TASK DETAILS
With the pictures left out, restate exactly the part below that opens with the line containing "Scripture 2 Corinthians 5.20-6.2" and closes with the line containing "TAKING A GREAT PHOTOGRAPH".

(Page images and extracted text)
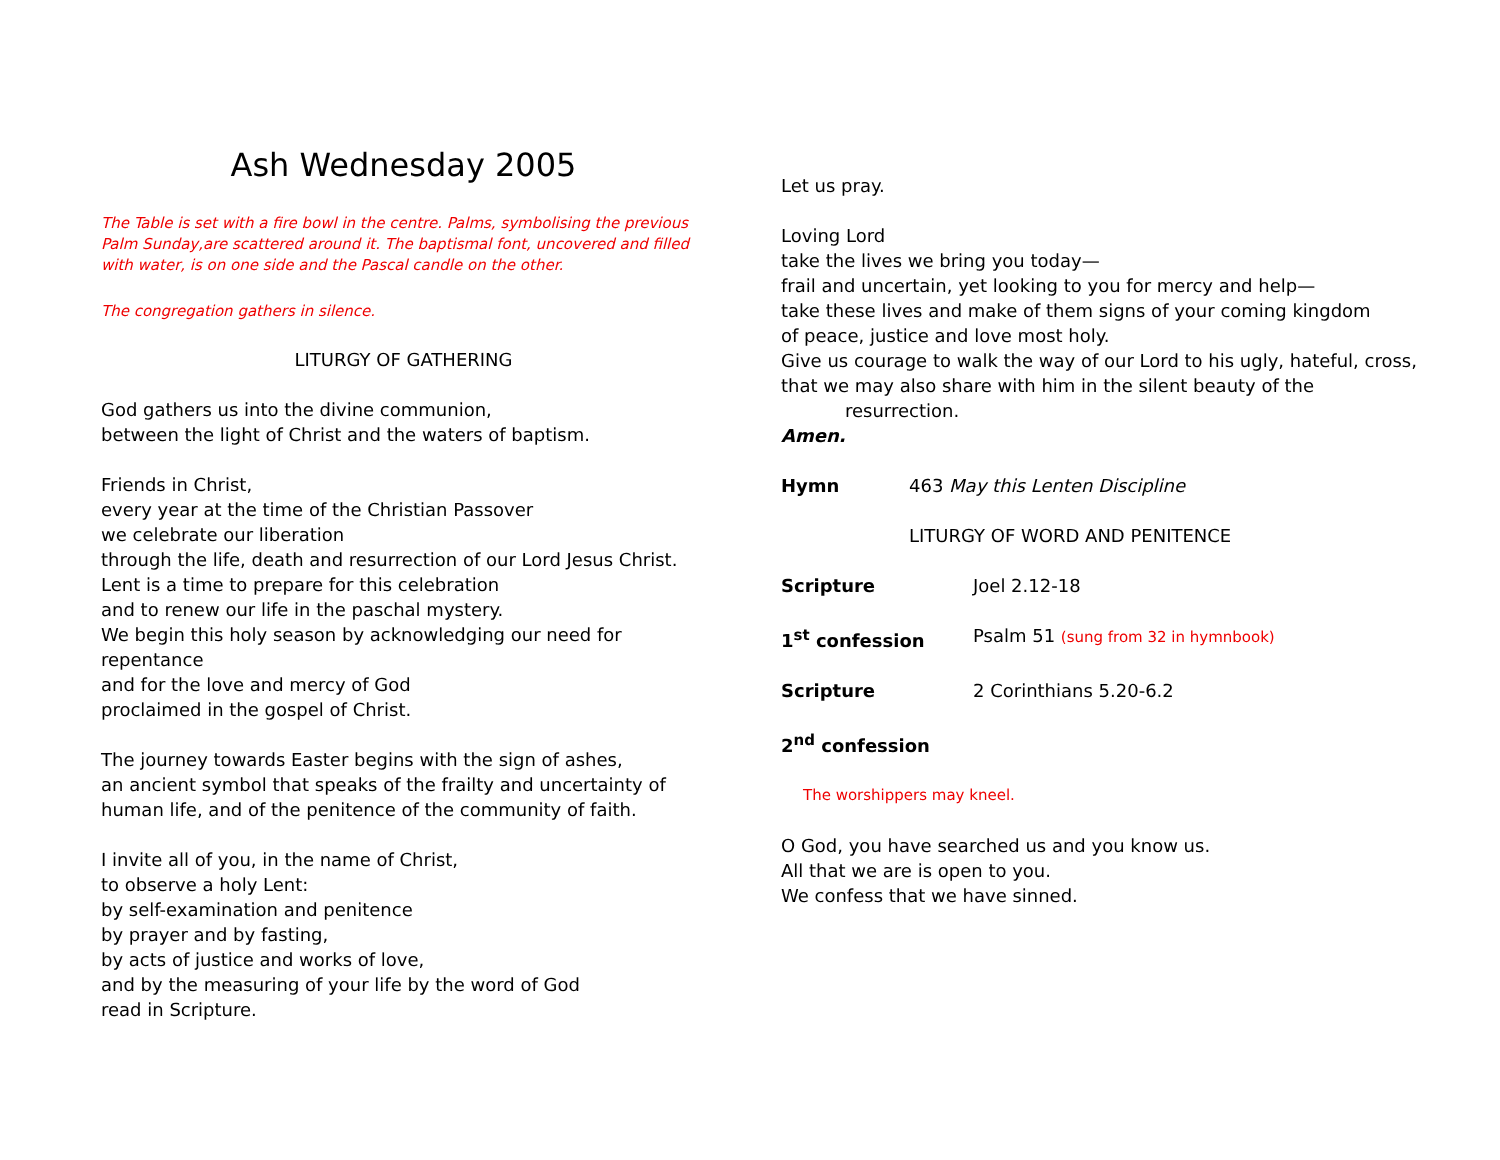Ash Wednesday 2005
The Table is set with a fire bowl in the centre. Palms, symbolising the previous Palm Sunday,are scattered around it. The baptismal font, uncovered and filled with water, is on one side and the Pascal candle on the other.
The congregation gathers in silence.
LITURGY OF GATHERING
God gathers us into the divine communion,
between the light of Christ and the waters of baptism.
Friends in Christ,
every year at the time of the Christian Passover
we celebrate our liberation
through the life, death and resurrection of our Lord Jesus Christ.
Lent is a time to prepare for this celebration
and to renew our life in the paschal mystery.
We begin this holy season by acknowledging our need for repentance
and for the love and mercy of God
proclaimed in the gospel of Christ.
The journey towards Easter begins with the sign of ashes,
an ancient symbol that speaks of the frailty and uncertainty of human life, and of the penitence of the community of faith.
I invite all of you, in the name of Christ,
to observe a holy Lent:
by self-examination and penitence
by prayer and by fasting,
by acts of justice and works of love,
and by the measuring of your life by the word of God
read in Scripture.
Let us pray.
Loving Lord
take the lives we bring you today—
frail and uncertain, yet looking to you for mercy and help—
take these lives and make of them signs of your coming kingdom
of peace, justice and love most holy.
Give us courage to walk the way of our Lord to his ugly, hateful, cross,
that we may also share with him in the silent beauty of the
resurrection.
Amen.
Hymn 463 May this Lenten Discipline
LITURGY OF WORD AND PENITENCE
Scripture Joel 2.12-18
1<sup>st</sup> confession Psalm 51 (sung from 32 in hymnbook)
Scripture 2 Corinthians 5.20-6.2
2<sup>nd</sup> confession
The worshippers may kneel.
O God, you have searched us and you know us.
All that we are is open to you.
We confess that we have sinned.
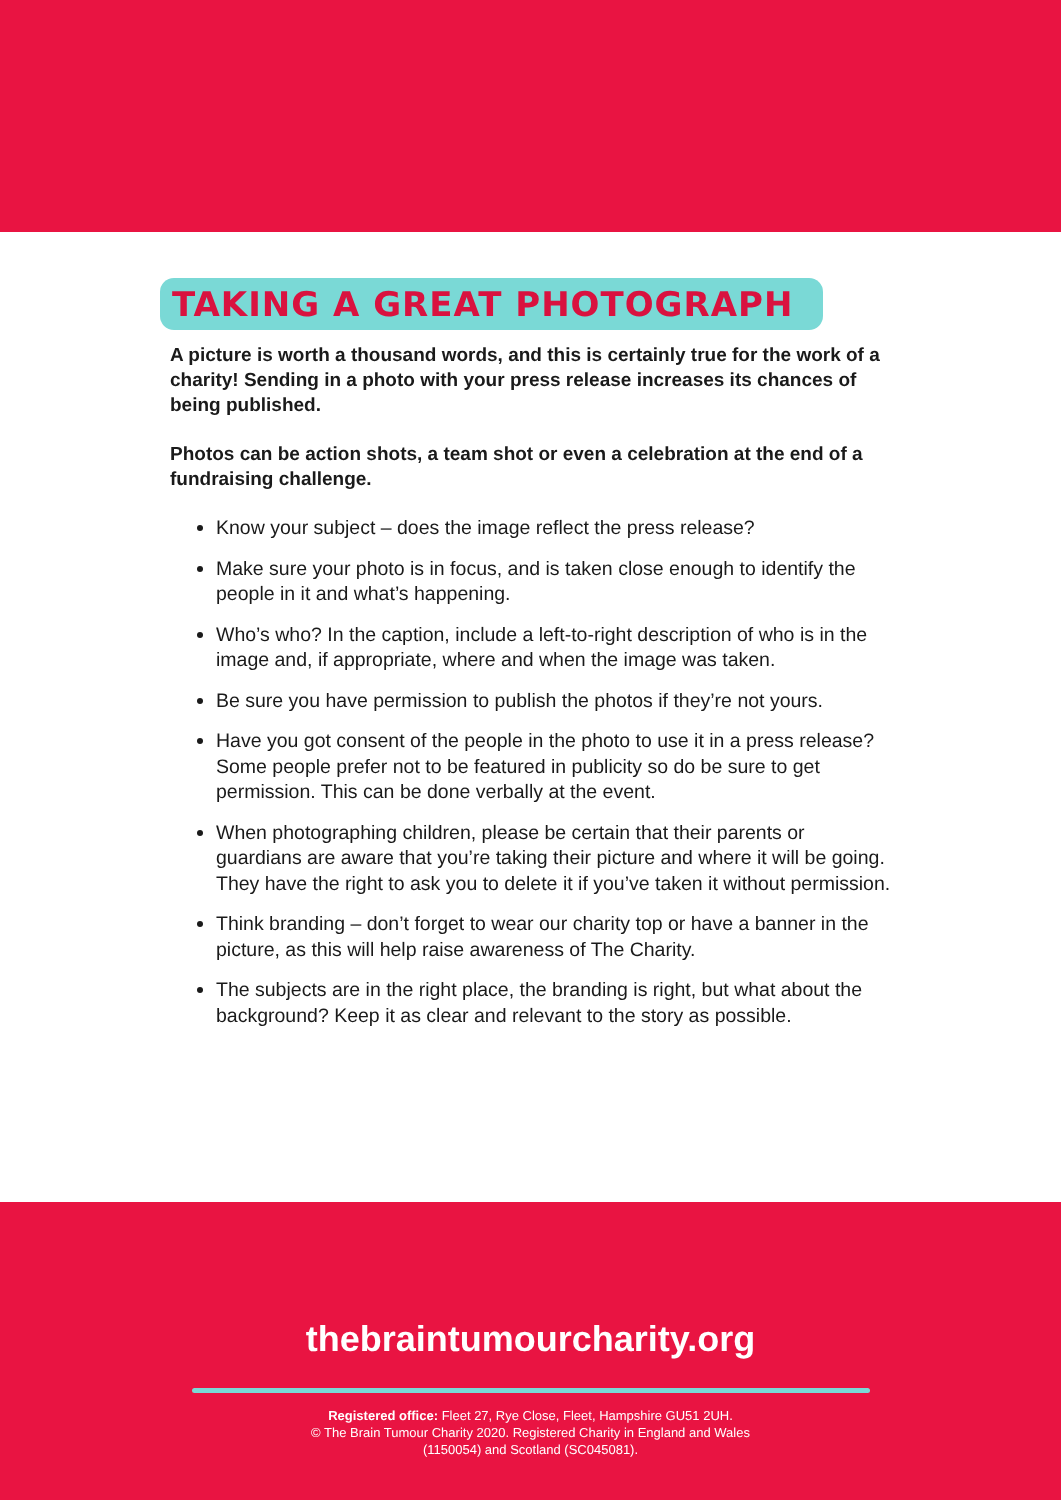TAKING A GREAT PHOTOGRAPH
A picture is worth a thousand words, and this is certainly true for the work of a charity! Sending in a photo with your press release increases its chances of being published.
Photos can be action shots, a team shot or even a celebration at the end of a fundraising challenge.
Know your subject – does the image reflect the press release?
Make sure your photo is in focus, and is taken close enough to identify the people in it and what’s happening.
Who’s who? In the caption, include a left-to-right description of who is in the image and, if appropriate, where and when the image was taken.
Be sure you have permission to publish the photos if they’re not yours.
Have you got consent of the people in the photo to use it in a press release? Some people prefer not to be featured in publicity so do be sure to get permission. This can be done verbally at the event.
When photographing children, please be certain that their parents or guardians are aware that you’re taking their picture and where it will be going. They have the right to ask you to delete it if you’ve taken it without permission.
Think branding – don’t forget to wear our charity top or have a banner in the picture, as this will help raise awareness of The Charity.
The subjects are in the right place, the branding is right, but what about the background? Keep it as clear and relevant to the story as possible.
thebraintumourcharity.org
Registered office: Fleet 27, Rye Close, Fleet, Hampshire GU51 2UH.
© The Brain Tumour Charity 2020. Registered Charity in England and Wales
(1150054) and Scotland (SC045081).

SOLUTION TO THE EXERCISE
Scripture 2 Corinthians 5.20-6.2
2<sup>nd</sup> confession
The worshippers may kneel.
O God, you have searched us and you know us.
All that we are is open to you.
We confess that we have sinned.
TAKING A GREAT PHOTOGRAPH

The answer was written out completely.